Presidential candidate Beto O'Rourke is unveiling a new proposal to strengthen the nation's Social Security program, with a special focus on offering credit to caregivers who leave the labor force in order to care for a child or other family member, Refinery29 is exclusively reporting.
"Americans shouldn’t be forced to sacrifice their retirement security when they take time off from work to raise children, care for an aging parent, or support a family member living with disabilities," O’Rourke said in a statement provided to Refinery29. "We must bring bold, innovative solutions to make our economy work for every single American and ensure that hardworking parents and caregivers can support their loved ones and have what they need when they retire."

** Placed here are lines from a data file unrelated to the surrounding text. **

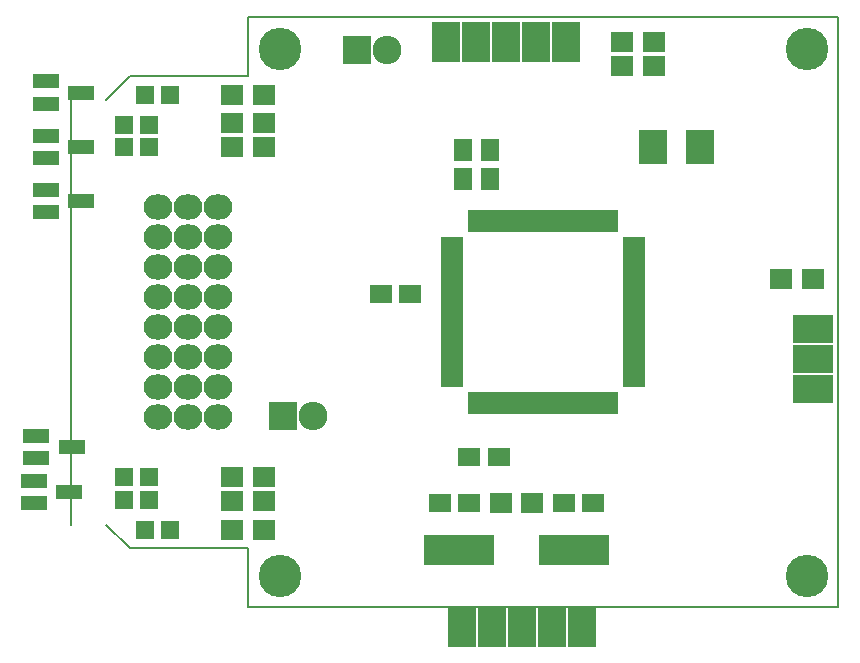
<source format=gbr>
G04 #@! TF.FileFunction,Soldermask,Top*
%FSLAX46Y46*%
G04 Gerber Fmt 4.6, Leading zero omitted, Abs format (unit mm)*
G04 Created by KiCad (PCBNEW 4.0.4+e1-6308~48~ubuntu16.04.1-stable) date Sat Dec 17 16:05:02 2016*
%MOMM*%
%LPD*%
G01*
G04 APERTURE LIST*
%ADD10C,0.100000*%
%ADD11C,0.150000*%
%ADD12C,3.600000*%
%ADD13R,1.900000X0.700000*%
%ADD14R,0.700000X1.900000*%
%ADD15O,2.432000X2.127200*%
%ADD16R,6.000700X2.500580*%
%ADD17R,1.900000X1.650000*%
%ADD18R,1.650000X1.900000*%
%ADD19R,1.598880X1.598880*%
%ADD20R,1.900000X1.700000*%
%ADD21R,2.400000X2.900000*%
%ADD22R,2.400000X3.400000*%
%ADD23R,3.400000X2.400000*%
%ADD24R,2.432000X2.432000*%
%ADD25O,2.432000X2.432000*%
%ADD26R,2.300000X1.200000*%
G04 APERTURE END LIST*
D10*
D11*
X25000000Y-25000000D02*
X25000000Y25000000D01*
X-25000000Y-25000000D02*
X25000000Y-25000000D01*
X-25000000Y-20000000D02*
X-25000000Y-25000000D01*
X-35000000Y-20000000D02*
X-25000000Y-20000000D01*
X-37000000Y-18000000D02*
X-35000000Y-20000000D01*
X-40000000Y18000000D02*
X-40000000Y-18000000D01*
X-35000000Y20000000D02*
X-37000000Y18000000D01*
X-25000000Y20000000D02*
X-35000000Y20000000D01*
X-25000000Y25000000D02*
X-25000000Y20000000D01*
X25000000Y25000000D02*
X-25000000Y25000000D01*
D12*
X-22300000Y-22300000D03*
X22300000Y-22300000D03*
X22300000Y22300000D03*
D13*
X-7700000Y6000000D03*
X-7700000Y5500000D03*
X-7700000Y5000000D03*
X-7700000Y4500000D03*
X-7700000Y4000000D03*
X-7700000Y3500000D03*
X-7700000Y3000000D03*
X-7700000Y2500000D03*
X-7700000Y2000000D03*
X-7700000Y1500000D03*
X-7700000Y1000000D03*
X-7700000Y500000D03*
X-7700000Y0D03*
X-7700000Y-500000D03*
X-7700000Y-1000000D03*
X-7700000Y-1500000D03*
X-7700000Y-2000000D03*
X-7700000Y-2500000D03*
X-7700000Y-3000000D03*
X-7700000Y-3500000D03*
X-7700000Y-4000000D03*
X-7700000Y-4500000D03*
X-7700000Y-5000000D03*
X-7700000Y-5500000D03*
X-7700000Y-6000000D03*
D14*
X-6000000Y-7700000D03*
X-5500000Y-7700000D03*
X-5000000Y-7700000D03*
X-4500000Y-7700000D03*
X-4000000Y-7700000D03*
X-3500000Y-7700000D03*
X-3000000Y-7700000D03*
X-2500000Y-7700000D03*
X-2000000Y-7700000D03*
X-1500000Y-7700000D03*
X-1000000Y-7700000D03*
X-500000Y-7700000D03*
X0Y-7700000D03*
X500000Y-7700000D03*
X1000000Y-7700000D03*
X1500000Y-7700000D03*
X2000000Y-7700000D03*
X2500000Y-7700000D03*
X3000000Y-7700000D03*
X3500000Y-7700000D03*
X4000000Y-7700000D03*
X4500000Y-7700000D03*
X5000000Y-7700000D03*
X5500000Y-7700000D03*
X6000000Y-7700000D03*
D13*
X7700000Y-6000000D03*
X7700000Y-5500000D03*
X7700000Y-5000000D03*
X7700000Y-4500000D03*
X7700000Y-4000000D03*
X7700000Y-3500000D03*
X7700000Y-3000000D03*
X7700000Y-2500000D03*
X7700000Y-2000000D03*
X7700000Y-1500000D03*
X7700000Y-1000000D03*
X7700000Y-500000D03*
X7700000Y0D03*
X7700000Y500000D03*
X7700000Y1000000D03*
X7700000Y1500000D03*
X7700000Y2000000D03*
X7700000Y2500000D03*
X7700000Y3000000D03*
X7700000Y3500000D03*
X7700000Y4000000D03*
X7700000Y4500000D03*
X7700000Y5000000D03*
X7700000Y5500000D03*
X7700000Y6000000D03*
D14*
X6000000Y7700000D03*
X5500000Y7700000D03*
X5000000Y7700000D03*
X4500000Y7700000D03*
X4000000Y7700000D03*
X3500000Y7700000D03*
X3000000Y7700000D03*
X2500000Y7700000D03*
X2000000Y7700000D03*
X1500000Y7700000D03*
X1000000Y7700000D03*
X500000Y7700000D03*
X0Y7700000D03*
X-500000Y7700000D03*
X-1000000Y7700000D03*
X-1500000Y7700000D03*
X-2000000Y7700000D03*
X-2500000Y7700000D03*
X-3000000Y7700000D03*
X-3500000Y7700000D03*
X-4000000Y7700000D03*
X-4500000Y7700000D03*
X-5000000Y7700000D03*
X-5500000Y7700000D03*
X-6000000Y7700000D03*
D15*
X-32620000Y8890000D03*
X-32620000Y6350000D03*
X-32620000Y3810000D03*
X-32620000Y1270000D03*
X-32620000Y-1270000D03*
X-32620000Y-3810000D03*
X-32620000Y-6350000D03*
X-32620000Y-8890000D03*
X-30080000Y8890000D03*
X-30080000Y6350000D03*
X-30080000Y3810000D03*
X-30080000Y1270000D03*
X-30080000Y-1270000D03*
X-30080000Y-3810000D03*
X-30080000Y-6350000D03*
X-30080000Y-8890000D03*
X-27540000Y8890000D03*
X-27540000Y6350000D03*
X-27540000Y3810000D03*
X-27540000Y1270000D03*
X-27540000Y-1270000D03*
X-27540000Y-3810000D03*
X-27540000Y-6350000D03*
X-27540000Y-8890000D03*
D16*
X-7098860Y-20130000D03*
X2598860Y-20130000D03*
D17*
X-6250000Y-16130000D03*
X-8750000Y-16130000D03*
X1750000Y-16130000D03*
X4250000Y-16130000D03*
D18*
X-4500000Y11250000D03*
X-4500000Y13750000D03*
X-6750000Y11250000D03*
X-6750000Y13750000D03*
D17*
X-3750000Y-12250000D03*
X-6250000Y-12250000D03*
X-11250000Y1500000D03*
X-13750000Y1500000D03*
D19*
X-33348980Y15875000D03*
X-35447020Y15875000D03*
X-33348980Y-13970000D03*
X-35447020Y-13970000D03*
X-31570980Y-18415000D03*
X-33669020Y-18415000D03*
X-31570980Y18415000D03*
X-33669020Y18415000D03*
X-33348980Y13970000D03*
X-35447020Y13970000D03*
X-33348980Y-15875000D03*
X-35447020Y-15875000D03*
D20*
X22832000Y2813000D03*
X20132000Y2813000D03*
X-23650000Y16002000D03*
X-26350000Y16002000D03*
X-23650000Y-13970000D03*
X-26350000Y-13970000D03*
X-23650000Y18415000D03*
X-26350000Y18415000D03*
X-23650000Y13970000D03*
X-26350000Y13970000D03*
X-23650000Y-16002000D03*
X-26350000Y-16002000D03*
X-26350000Y-18415000D03*
X-23650000Y-18415000D03*
X-900000Y-16130000D03*
X-3600000Y-16130000D03*
X6670000Y20847000D03*
X9370000Y20847000D03*
X6670000Y22879000D03*
X9370000Y22879000D03*
D21*
X9322000Y13970000D03*
X13322000Y13970000D03*
D22*
X-8236000Y22865000D03*
X-5696000Y22865000D03*
X-3156000Y22865000D03*
X-616000Y22865000D03*
X1924000Y22865000D03*
D23*
X22865000Y-1397000D03*
X22865000Y-3937000D03*
X22865000Y-6477000D03*
D24*
X-15800000Y22200000D03*
D25*
X-13260000Y22200000D03*
D24*
X-22000000Y-8800000D03*
D25*
X-19460000Y-8800000D03*
D26*
X-42100000Y19550000D03*
X-42100000Y17650000D03*
X-39100000Y18600000D03*
X-42100000Y14950000D03*
X-42100000Y13050000D03*
X-39100000Y14000000D03*
X-42100000Y10350000D03*
X-42100000Y8450000D03*
X-39100000Y9400000D03*
X-42900000Y-10450000D03*
X-42900000Y-12350000D03*
X-39900000Y-11400000D03*
X-43100000Y-14250000D03*
X-43100000Y-16150000D03*
X-40100000Y-15200000D03*
D22*
X3280000Y-26665000D03*
X740000Y-26665000D03*
X-1800000Y-26665000D03*
X-4340000Y-26665000D03*
X-6880000Y-26665000D03*
D12*
X-22300000Y22300000D03*
M02*

</source>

According to the Pew Research Center, 23% of Americans say they have taken time off work to care for a family member with a serious health condition. O'Rourke's plan is similar to legislation introduced by Rep. Nita Lowey and Sen. Chris Murphy in 2015. If elected president, the former Texas congressman would work to offer Americans who act as caregivers for children under 12 or family members with health conditions a credit "equal to 50% of the average earnings of a full-time, year-round worker." Beneficiaries, including those who take care of veterans and already receive a stipend through the VA Family Caregiver Program, would be able to collect credits for up to five years.
O'Rourke's team said the proposal will particularly benefit women, who spend more than twice the time as men on caregiving. Women also earn less thanks to the gender wage gap and average 10 fewer years in the workforce. They are also often the primary caretakers in their households: Nearly 65% of women caregivers told the Pew Research Center "they provided more care for their sick family member than anyone else in the family." These factors often lead women to save less for retirement and obtain fewer Social Security benefits. The campaign said the caregiver credit aims to help close that gap.
Other parts of O'Rourke's proposal include restoring a program allowing full-time students aged 22 or younger to collect a deceased parent’s Social Security benefits, and reforming the current survivor benefits structure to include same-sex couples and families with multiple breadwinners.